**Instructions for the task:**
Although the records contain pictures, none belong in the copy: restate word for word only the lines from the one with "(e) In instances" through the one with "The respondents subjected", both included.

Segment Start: Raw data

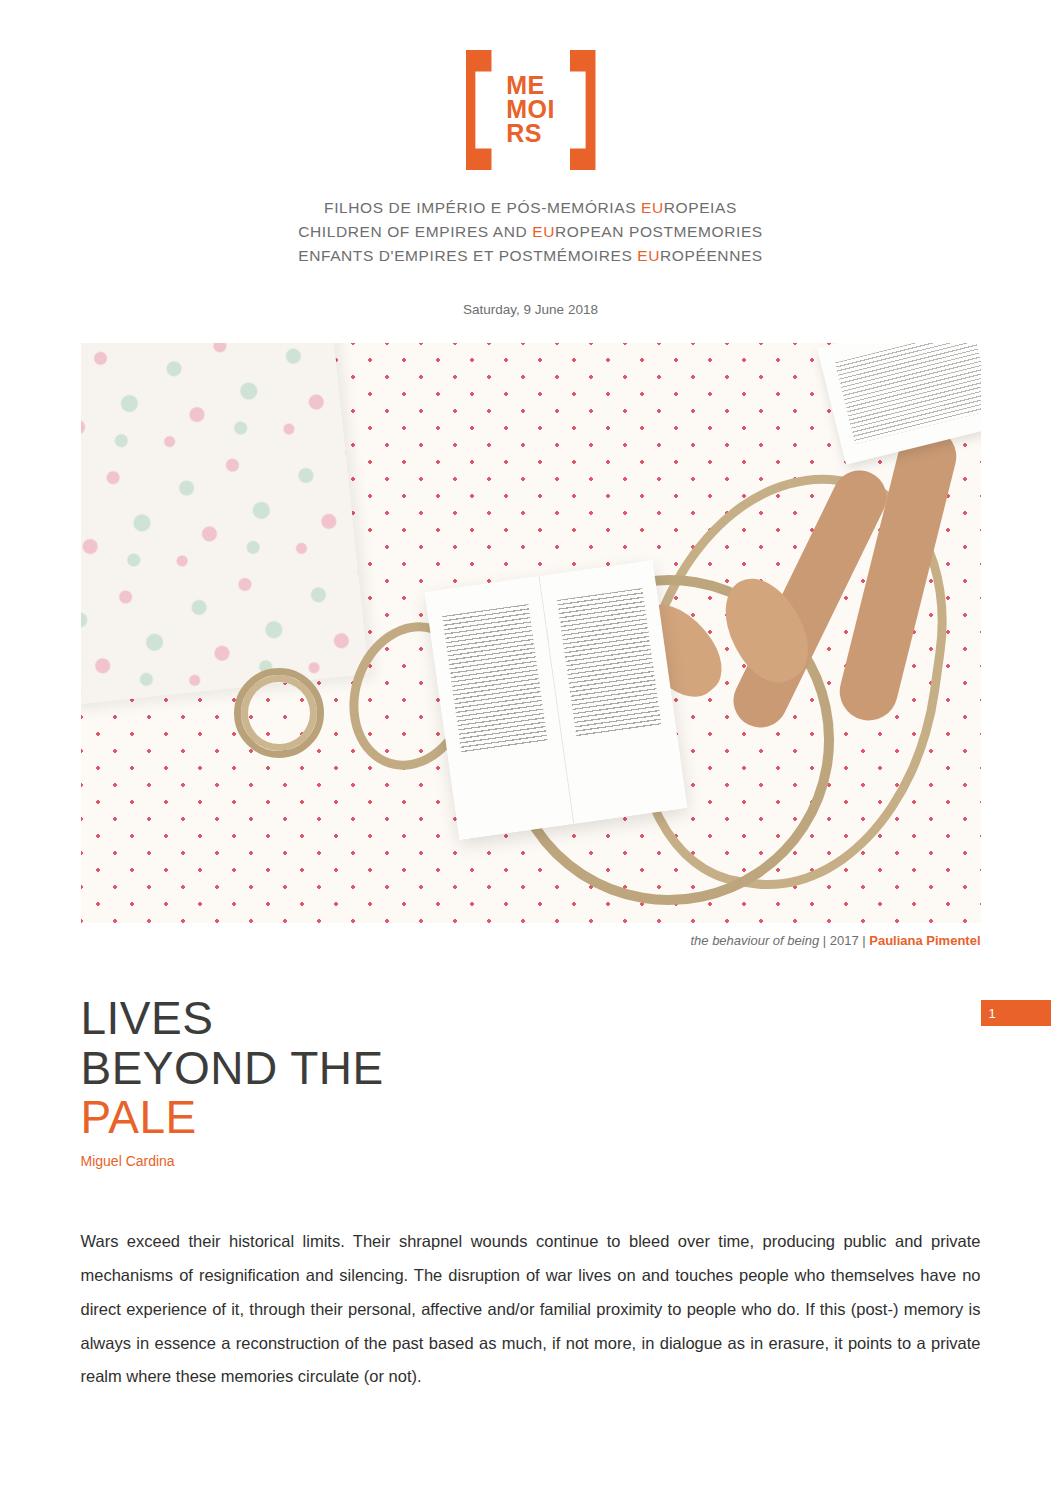ME
MOI
RS
Filhos de Império e Pós-Memórias Europeias
Children of Empires and European Postmemories
Enfants d'Empires et Postmémoires Européennes
Saturday, 9 June 2018
the behaviour of being | 2017 | Pauliana Pimentel
Lives
Beyond the
Pale
Miguel Cardina
Wars exceed their historical limits. Their shrapnel wounds continue to bleed over time, producing public and private mechanisms of resignification and silencing. The disruption of war lives on and touches people who themselves have no direct experience of it, through their personal, affective and/or familial proximity to people who do. If this (post-) memory is always in essence a reconstruction of the past based as much, if not more, in dialogue as in erasure, it points to a private realm where these memories circulate (or not).
1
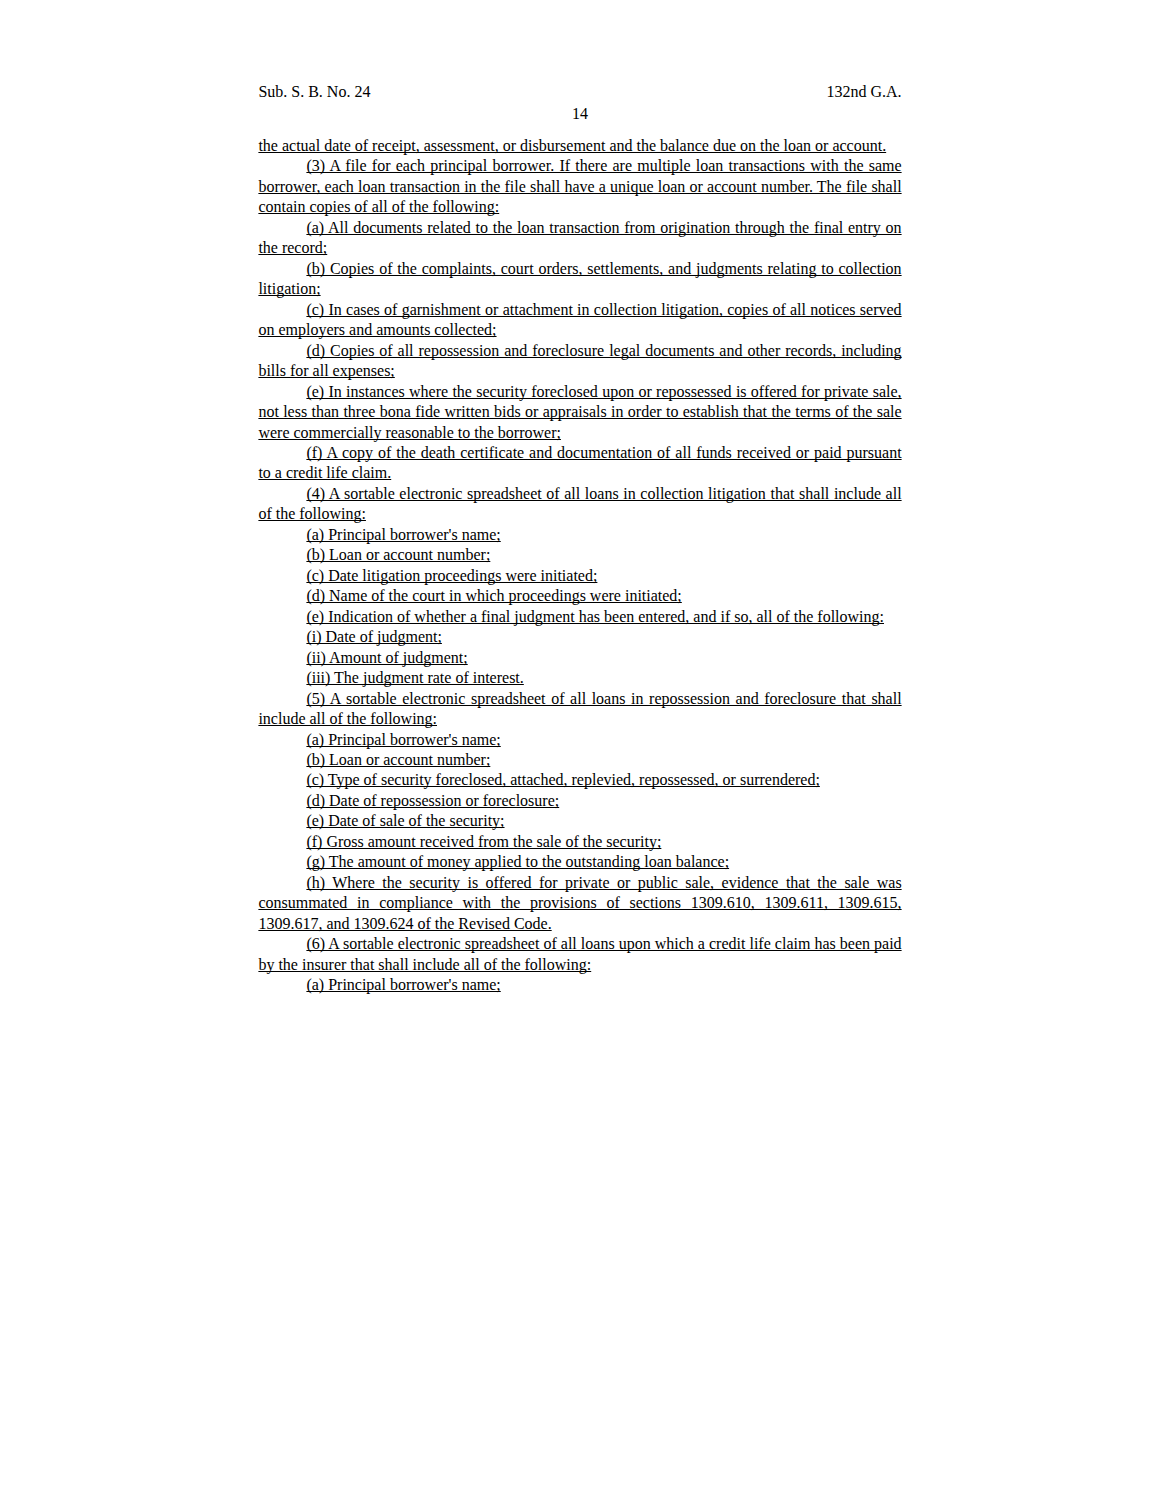Sub. S. B. No. 24
132nd G.A.
14
the actual date of receipt, assessment, or disbursement and the balance due on the loan or account.
(3) A file for each principal borrower. If there are multiple loan transactions with the same borrower, each loan transaction in the file shall have a unique loan or account number. The file shall contain copies of all of the following:
(a) All documents related to the loan transaction from origination through the final entry on the record;
(b) Copies of the complaints, court orders, settlements, and judgments relating to collection litigation;
(c) In cases of garnishment or attachment in collection litigation, copies of all notices served on employers and amounts collected;
(d) Copies of all repossession and foreclosure legal documents and other records, including bills for all expenses;
(e) In instances where the security foreclosed upon or repossessed is offered for private sale, not less than three bona fide written bids or appraisals in order to establish that the terms of the sale were commercially reasonable to the borrower;
(f) A copy of the death certificate and documentation of all funds received or paid pursuant to a credit life claim.
(4) A sortable electronic spreadsheet of all loans in collection litigation that shall include all of the following:
(a) Principal borrower's name;
(b) Loan or account number;
(c) Date litigation proceedings were initiated;
(d) Name of the court in which proceedings were initiated;
(e) Indication of whether a final judgment has been entered, and if so, all of the following:
(i) Date of judgment;
(ii) Amount of judgment;
(iii) The judgment rate of interest.
(5) A sortable electronic spreadsheet of all loans in repossession and foreclosure that shall include all of the following:
(a) Principal borrower's name;
(b) Loan or account number;
(c) Type of security foreclosed, attached, replevied, repossessed, or surrendered;
(d) Date of repossession or foreclosure;
(e) Date of sale of the security;
(f) Gross amount received from the sale of the security;
(g) The amount of money applied to the outstanding loan balance;
(h) Where the security is offered for private or public sale, evidence that the sale was consummated in compliance with the provisions of sections 1309.610, 1309.611, 1309.615, 1309.617, and 1309.624 of the Revised Code.
(6) A sortable electronic spreadsheet of all loans upon which a credit life claim has been paid by the insurer that shall include all of the following:
(a) Principal borrower's name;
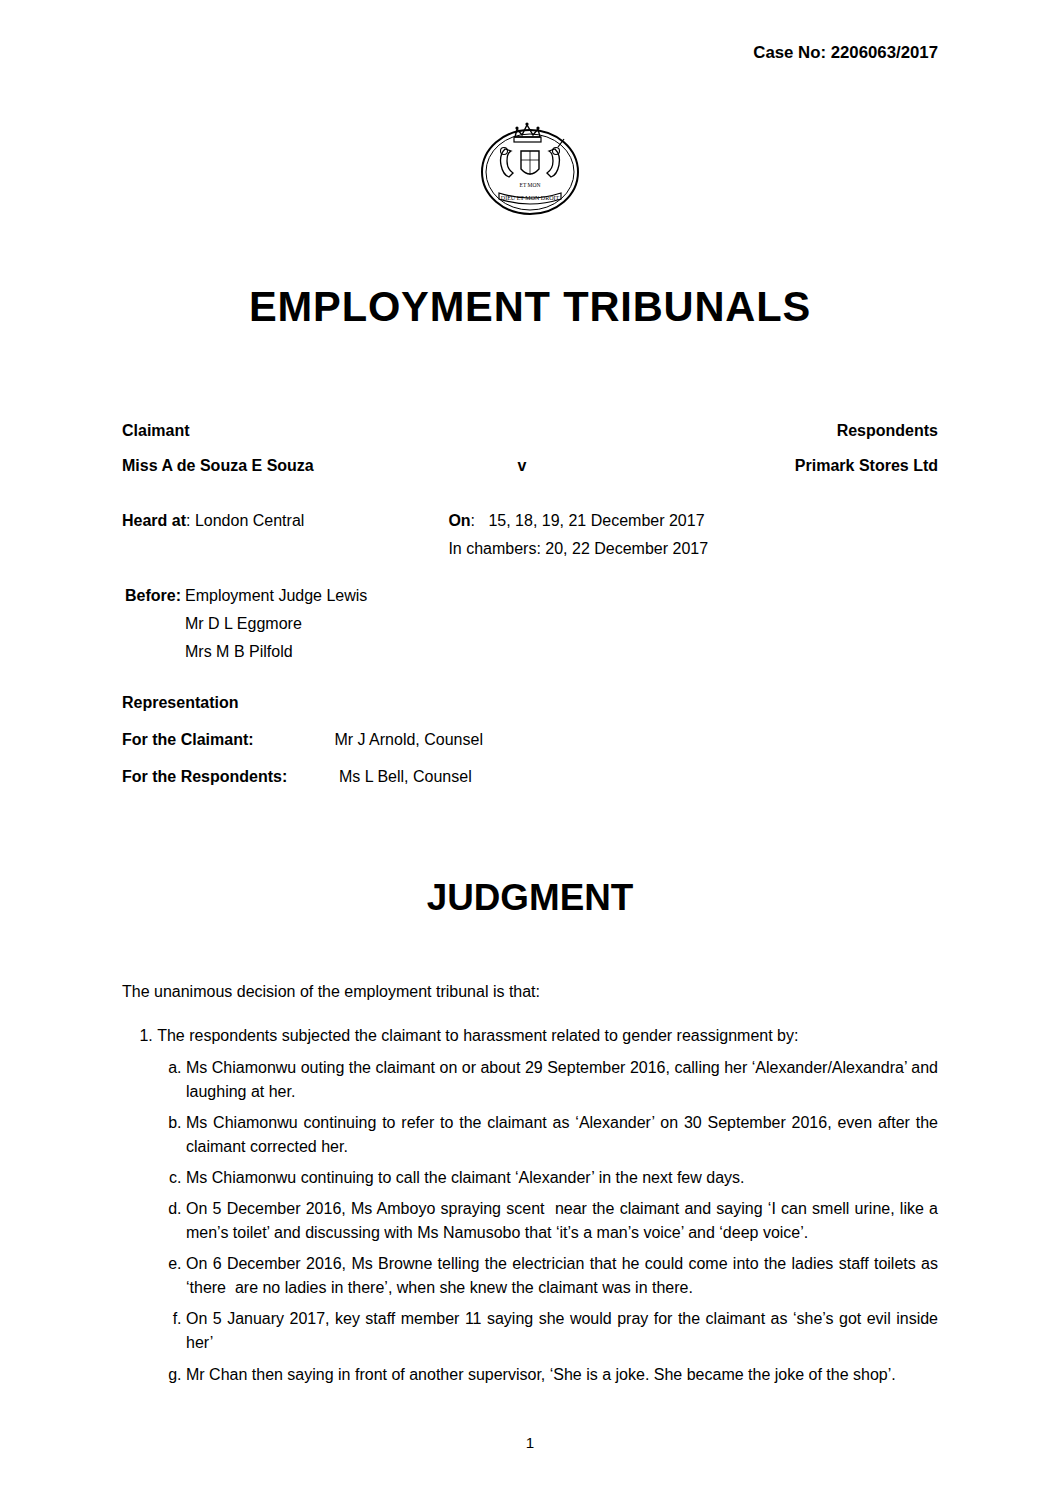Case No: 2206063/2017
DIEU ET MON DROIT ET MON
EMPLOYMENT TRIBUNALS
| Claimant | | Respondents |
| Miss A de Souza E Souza | v | Primark Stores Ltd |
| Heard at : London Central | On : 15, 18, 19, 21 December 2017 |
| | In chambers: 20, 22 December 2017 |
| Before: | Employment Judge Lewis |
| | Mr D L Eggmore |
| | Mrs M B Pilfold |
Representation
For the Claimant: Mr J Arnold, Counsel
For the Respondents: Ms L Bell, Counsel
JUDGMENT
The unanimous decision of the employment tribunal is that:
The respondents subjected the claimant to harassment related to gender reassignment by:
Ms Chiamonwu outing the claimant on or about 29 September 2016, calling her ‘Alexander/Alexandra’ and laughing at her.
Ms Chiamonwu continuing to refer to the claimant as ‘Alexander’ on 30 September 2016, even after the claimant corrected her.
Ms Chiamonwu continuing to call the claimant ‘Alexander’ in the next few days.
On 5 December 2016, Ms Amboyo spraying scent near the claimant and saying ‘I can smell urine, like a men’s toilet’ and discussing with Ms Namusobo that ‘it’s a man’s voice’ and ‘deep voice’.
On 6 December 2016, Ms Browne telling the electrician that he could come into the ladies staff toilets as ‘there are no ladies in there’, when she knew the claimant was in there.
On 5 January 2017, key staff member 11 saying she would pray for the claimant as ‘she’s got evil inside her’
Mr Chan then saying in front of another supervisor, ‘She is a joke. She became the joke of the shop’.
1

Segment End: Raw data

**Result for this task:**
(e) In instances where the security foreclosed upon or repossessed is offered for private sale, not less than three bona fide written bids or appraisals in order to establish that the terms of the sale were commercially reasonable to the borrower;
(f) A copy of the death certificate and documentation of all funds received or paid pursuant to a credit life claim.
(4) A sortable electronic spreadsheet of all loans in collection litigation that shall include all of the following:
(a) Principal borrower's name;
(b) Loan or account number;
(c) Date litigation proceedings were initiated;
(d) Name of the court in which proceedings were initiated;
(e) Indication of whether a final judgment has been entered, and if so, all of the following:
(i) Date of judgment;
(ii) Amount of judgment;
(iii) The judgment rate of interest.
(5) A sortable electronic spreadsheet of all loans in repossession and foreclosure that shall include all of the following:
(a) Principal borrower's name;
(b) Loan or account number;
(c) Type of security foreclosed, attached, replevied, repossessed, or surrendered;
(d) Date of repossession or foreclosure;
(e) Date of sale of the security;
(f) Gross amount received from the sale of the security;
(g) The amount of money applied to the outstanding loan balance;
(h) Where the security is offered for private or public sale, evidence that the sale was consummated in compliance with the provisions of sections 1309.610, 1309.611, 1309.615, 1309.617, and 1309.624 of the Revised Code.
(6) A sortable electronic spreadsheet of all loans upon which a credit life claim has been paid by the insurer that shall include all of the following:
(a) Principal borrower's name;
Case No: 2206063/2017
DIEU ET MON DROIT ET MON
EMPLOYMENT TRIBUNALS
| Claimant | | Respondents |
| Miss A de Souza E Souza | v | Primark Stores Ltd |
| Heard at : London Central | On : 15, 18, 19, 21 December 2017 |
| | In chambers: 20, 22 December 2017 |
| Before: | Employment Judge Lewis |
| | Mr D L Eggmore |
| | Mrs M B Pilfold |
Representation
For the Claimant: Mr J Arnold, Counsel
For the Respondents: Ms L Bell, Counsel
JUDGMENT
The unanimous decision of the employment tribunal is that:
The respondents subjected the claimant to harassment related to gender reassignment by:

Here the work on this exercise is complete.